(Saved data entries)
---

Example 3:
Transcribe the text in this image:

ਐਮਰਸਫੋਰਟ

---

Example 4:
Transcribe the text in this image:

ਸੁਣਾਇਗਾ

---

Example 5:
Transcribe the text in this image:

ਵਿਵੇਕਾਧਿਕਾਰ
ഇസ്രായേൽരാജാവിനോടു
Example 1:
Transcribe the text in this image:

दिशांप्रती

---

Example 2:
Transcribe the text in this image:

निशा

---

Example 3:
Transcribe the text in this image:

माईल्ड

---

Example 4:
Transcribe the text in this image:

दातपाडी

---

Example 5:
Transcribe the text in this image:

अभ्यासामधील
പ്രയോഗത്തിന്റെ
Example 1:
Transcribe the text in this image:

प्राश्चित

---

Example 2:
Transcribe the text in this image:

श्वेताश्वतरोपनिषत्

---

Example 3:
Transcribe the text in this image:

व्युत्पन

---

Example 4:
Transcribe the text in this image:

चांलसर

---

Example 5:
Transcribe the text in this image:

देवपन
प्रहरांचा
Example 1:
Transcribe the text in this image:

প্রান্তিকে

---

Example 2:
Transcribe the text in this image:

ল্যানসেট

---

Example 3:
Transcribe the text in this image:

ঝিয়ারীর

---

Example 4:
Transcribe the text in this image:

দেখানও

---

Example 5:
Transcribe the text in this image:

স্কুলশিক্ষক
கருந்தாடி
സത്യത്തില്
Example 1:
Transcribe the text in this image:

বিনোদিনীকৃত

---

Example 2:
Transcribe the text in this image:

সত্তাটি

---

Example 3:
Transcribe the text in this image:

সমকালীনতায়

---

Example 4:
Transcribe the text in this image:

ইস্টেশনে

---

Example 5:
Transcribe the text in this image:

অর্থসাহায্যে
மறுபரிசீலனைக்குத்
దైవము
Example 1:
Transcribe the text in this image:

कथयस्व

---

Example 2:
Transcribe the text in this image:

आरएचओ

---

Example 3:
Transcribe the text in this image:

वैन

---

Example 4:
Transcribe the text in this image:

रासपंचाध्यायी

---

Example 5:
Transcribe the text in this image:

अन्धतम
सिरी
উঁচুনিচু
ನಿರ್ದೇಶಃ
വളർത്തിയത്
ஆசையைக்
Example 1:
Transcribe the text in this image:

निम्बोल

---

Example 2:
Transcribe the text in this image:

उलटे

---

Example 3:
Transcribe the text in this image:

* [Exercise requirements]
Copy every entry exactly as it is given.

* [Exercise answer]
---

Example 3:
Transcribe the text in this image:

ਐਮਰਸਫੋਰਟ

---

Example 4:
Transcribe the text in this image:

ਸੁਣਾਇਗਾ

---

Example 5:
Transcribe the text in this image:

ਵਿਵੇਕਾਧਿਕਾਰ
ഇസ്രായേൽരാജാവിനോടു
Example 1:
Transcribe the text in this image:

दिशांप्रती

---

Example 2:
Transcribe the text in this image:

निशा

---

Example 3:
Transcribe the text in this image:

माईल्ड

---

Example 4:
Transcribe the text in this image:

दातपाडी

---

Example 5:
Transcribe the text in this image:

अभ्यासामधील
പ്രയോഗത്തിന്റെ
Example 1:
Transcribe the text in this image:

प्राश्चित

---

Example 2:
Transcribe the text in this image:

श्वेताश्वतरोपनिषत्

---

Example 3:
Transcribe the text in this image:

व्युत्पन

---

Example 4:
Transcribe the text in this image:

चांलसर

---

Example 5:
Transcribe the text in this image:

देवपन
प्रहरांचा
Example 1:
Transcribe the text in this image:

প্রান্তিকে

---

Example 2:
Transcribe the text in this image:

ল্যানসেট

---

Example 3:
Transcribe the text in this image:

ঝিয়ারীর

---

Example 4:
Transcribe the text in this image:

দেখানও

---

Example 5:
Transcribe the text in this image:

স্কুলশিক্ষক
கருந்தாடி
സത്യത്തില്
Example 1:
Transcribe the text in this image:

বিনোদিনীকৃত

---

Example 2:
Transcribe the text in this image:

সত্তাটি

---

Example 3:
Transcribe the text in this image:

সমকালীনতায়

---

Example 4:
Transcribe the text in this image:

ইস্টেশনে

---

Example 5:
Transcribe the text in this image:

অর্থসাহায্যে
மறுபரிசீலனைக்குத்
దైవము
Example 1:
Transcribe the text in this image:

कथयस्व

---

Example 2:
Transcribe the text in this image:

आरएचओ

---

Example 3:
Transcribe the text in this image:

वैन

---

Example 4:
Transcribe the text in this image:

रासपंचाध्यायी

---

Example 5:
Transcribe the text in this image:

अन्धतम
सिरी
উঁচুনিচু
ನಿರ್ದೇಶಃ
വളർത്തിയത്
ஆசையைக்
Example 1:
Transcribe the text in this image:

निम्बोल

---

Example 2:
Transcribe the text in this image:

उलटे

---

Example 3:
Transcribe the text in this image:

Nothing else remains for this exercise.